## BRIEF
Where a line in the listing contains the string "logic", copy that line out.

## DATA FOR REVIEW
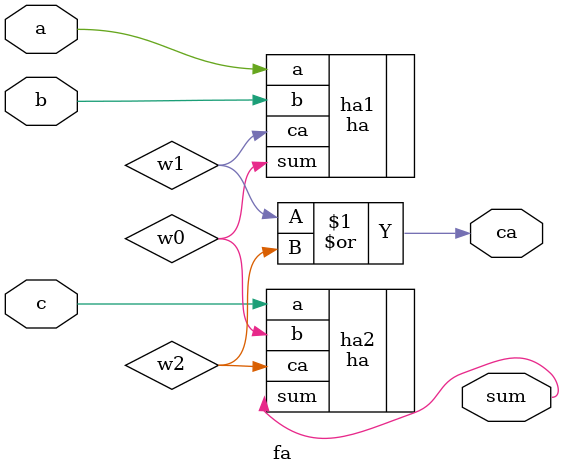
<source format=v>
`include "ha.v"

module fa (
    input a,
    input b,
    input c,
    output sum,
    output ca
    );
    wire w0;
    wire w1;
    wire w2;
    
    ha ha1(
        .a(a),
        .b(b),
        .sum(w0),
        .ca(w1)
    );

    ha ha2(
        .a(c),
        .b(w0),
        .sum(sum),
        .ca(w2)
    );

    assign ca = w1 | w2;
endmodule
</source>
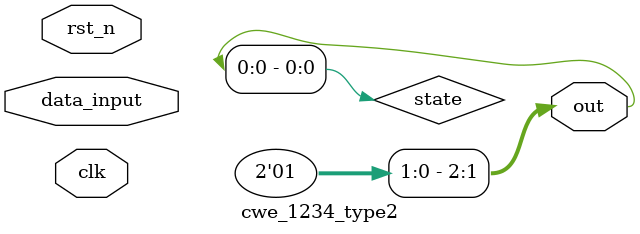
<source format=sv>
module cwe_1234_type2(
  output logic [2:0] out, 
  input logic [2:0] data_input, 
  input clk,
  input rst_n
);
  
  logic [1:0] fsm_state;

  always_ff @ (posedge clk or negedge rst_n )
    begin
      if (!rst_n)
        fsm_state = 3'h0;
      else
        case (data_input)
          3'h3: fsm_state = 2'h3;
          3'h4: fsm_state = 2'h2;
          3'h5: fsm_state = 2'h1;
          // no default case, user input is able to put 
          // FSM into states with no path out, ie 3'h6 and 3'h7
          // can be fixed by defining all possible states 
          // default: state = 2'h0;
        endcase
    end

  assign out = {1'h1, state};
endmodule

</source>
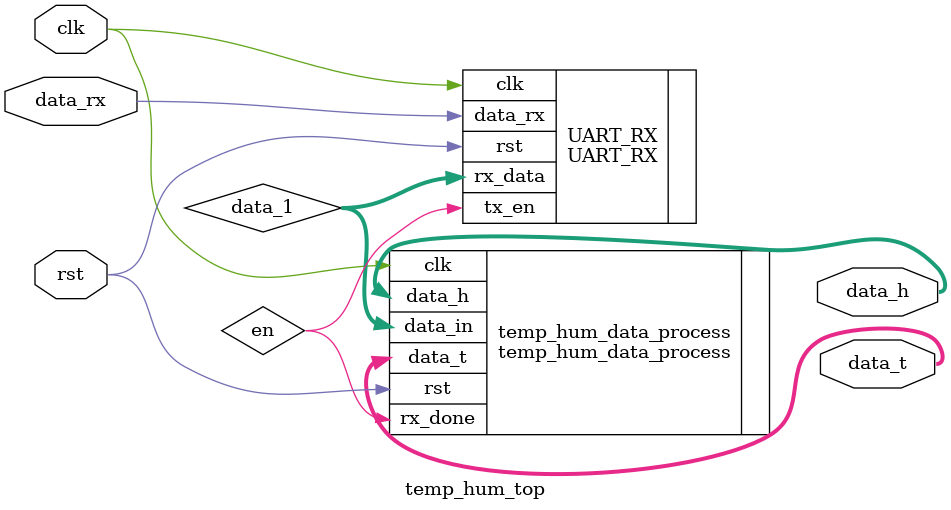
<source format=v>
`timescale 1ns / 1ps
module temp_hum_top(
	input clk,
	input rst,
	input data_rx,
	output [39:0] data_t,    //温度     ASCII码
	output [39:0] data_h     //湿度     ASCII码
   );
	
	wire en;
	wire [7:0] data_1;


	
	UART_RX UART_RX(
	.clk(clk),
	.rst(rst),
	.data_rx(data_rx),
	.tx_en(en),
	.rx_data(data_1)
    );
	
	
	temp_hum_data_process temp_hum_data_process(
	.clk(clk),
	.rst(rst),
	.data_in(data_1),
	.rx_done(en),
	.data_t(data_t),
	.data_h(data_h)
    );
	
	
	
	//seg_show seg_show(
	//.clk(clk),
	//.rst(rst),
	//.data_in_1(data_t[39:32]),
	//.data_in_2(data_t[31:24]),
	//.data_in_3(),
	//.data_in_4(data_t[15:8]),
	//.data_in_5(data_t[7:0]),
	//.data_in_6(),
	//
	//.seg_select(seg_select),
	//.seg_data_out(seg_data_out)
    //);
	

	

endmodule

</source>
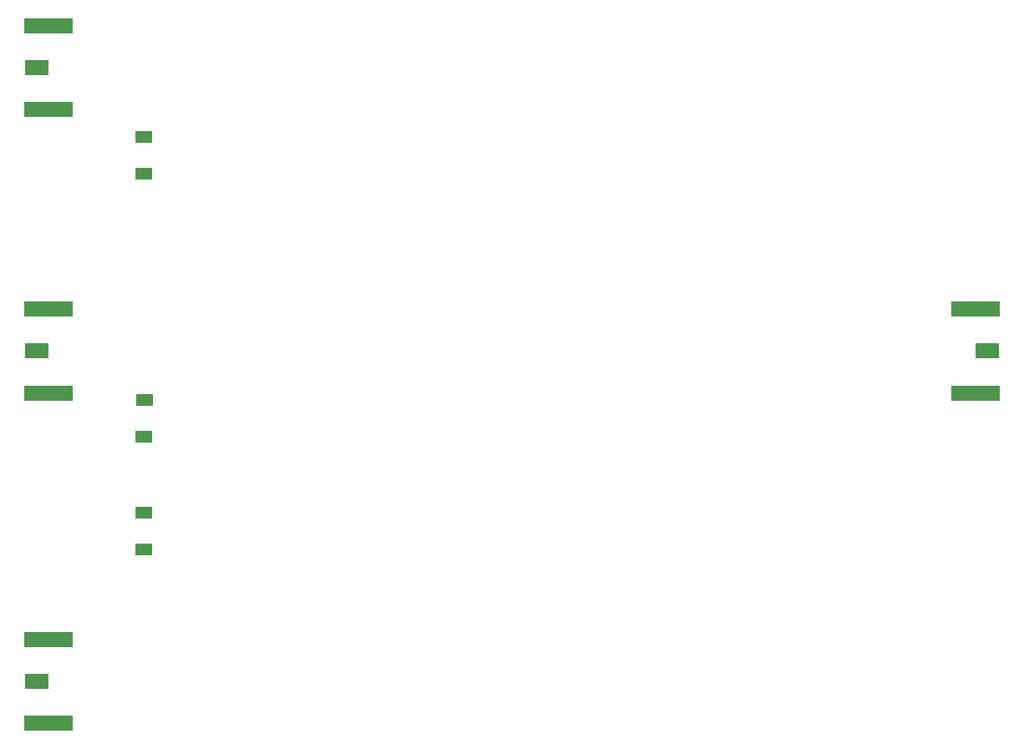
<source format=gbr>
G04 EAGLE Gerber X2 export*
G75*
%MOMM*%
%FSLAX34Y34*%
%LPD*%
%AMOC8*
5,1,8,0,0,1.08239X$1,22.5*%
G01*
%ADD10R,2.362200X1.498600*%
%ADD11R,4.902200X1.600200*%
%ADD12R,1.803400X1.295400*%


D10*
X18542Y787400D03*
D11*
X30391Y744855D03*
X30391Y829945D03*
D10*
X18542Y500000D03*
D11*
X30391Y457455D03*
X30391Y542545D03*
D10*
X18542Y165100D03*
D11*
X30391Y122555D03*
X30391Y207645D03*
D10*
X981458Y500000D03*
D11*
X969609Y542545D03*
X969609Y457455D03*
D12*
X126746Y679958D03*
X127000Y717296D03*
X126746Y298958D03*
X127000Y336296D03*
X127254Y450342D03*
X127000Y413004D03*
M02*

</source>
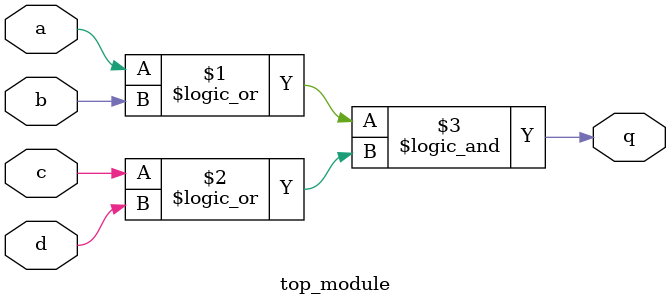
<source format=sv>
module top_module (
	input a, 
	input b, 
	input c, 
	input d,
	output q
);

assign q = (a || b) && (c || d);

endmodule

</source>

## RESPONSE AREA
  output logic [2:0] out, 
  input logic [2:0] data_input, 
  logic [1:0] fsm_state;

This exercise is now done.